16 de octubre de 2015

DAKOVIKA, segunda parte (una novela por entregas)






Capítulo 3

A duras penas llegamos a los tejados de la Basílica. Encontramos un gran tragaluz que daba a unos salones en sombra. Lo abrimos y, con una antena arrancada que metimos por el agujero, nos deslizamos al interior con la única intención de que no nos cogiera la helada. Al tocar el suelo del interior me desplomé vomitando. Volvía a encontrarme mal, incluso peor que en el buhardillón de los Siena-Pombal. De la herida manaba gran cantidad de sangre en un hilo estrecho. Lamieva me arrastró de los pies y me llevó a otro salón más grande junto a un aparato que daba calor. Aquello fue aún peor porque me subió fiebre. Comencé a tener temblores y todo lo que veía se convertía en pura materia, las paredes, los techos, los objetos que debían ser de un museo, grandes banderas, pendones que colgaban de mucha altura como fantasmas muertos no eran sino telas, tejidos, pura materia.

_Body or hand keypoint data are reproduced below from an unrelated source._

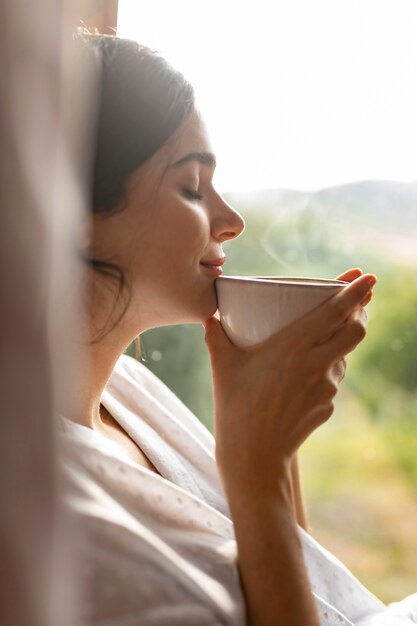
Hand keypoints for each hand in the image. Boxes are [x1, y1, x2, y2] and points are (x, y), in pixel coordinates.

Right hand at [204, 273, 375, 497]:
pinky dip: (327, 370)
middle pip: (356, 332)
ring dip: (341, 343)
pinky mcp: (328, 406)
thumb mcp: (223, 367)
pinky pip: (333, 380)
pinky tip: (307, 375)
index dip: (356, 291)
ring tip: (321, 340)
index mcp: (293, 346)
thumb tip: (208, 316)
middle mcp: (317, 364)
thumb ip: (217, 336)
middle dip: (360, 314)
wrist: (254, 456)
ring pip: (345, 356)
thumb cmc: (235, 407)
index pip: (336, 311)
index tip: (367, 276)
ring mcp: (326, 387)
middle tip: (355, 306)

La materia me rodeaba despojada de todo lo demás, era una estampida general de las ideas que poblaban la vida, de las almas de las cosas, y el mundo se hacía más pequeño a cada instante, como si estuviera implosionando y fuera a agruparse en un diminuto punto dentro de mi pecho para morir en él. Morir yo y todo el universo. Entonces no sé de dónde saqué fuerzas. Creo que se debía a que después de asesinar a Garnach se había abierto para mí el sueño de una nueva vida, la vida con Lamieva y aquella ilusión me hacía seguir. Era desolador pero cierto, la energía más fuerte de mi vida había sido aquella que me propulsaba a salir de lo que mi vida había sido. 
Empecé a dar tumbos y sentía a mi alrededor romperse vidrios que debían ser de vitrinas. Entonces me detuve y lo vi. Delante de mis ojos iluminado por una luz muy tenue que debía preservarlo estaba el cáliz, la copa rara que tantas veces había visto de niño con oros torcidos y gruesas piedras preciosas, perlas, esmeraldas, amatistas y zafiros y aquella inscripción tan dura de Doña Urraca. Una pequeña máscara de vidrio lánguida incrustada en su centro me miraba. Debajo de los tirantes de oro esos cuencos de aguas grises como de ónice, toscos, golpeados. No lo dudé nunca, aquella había sido la copa del Cristo, el cáliz con el que Jesús dio de beber a sus discípulos la última noche de su vida.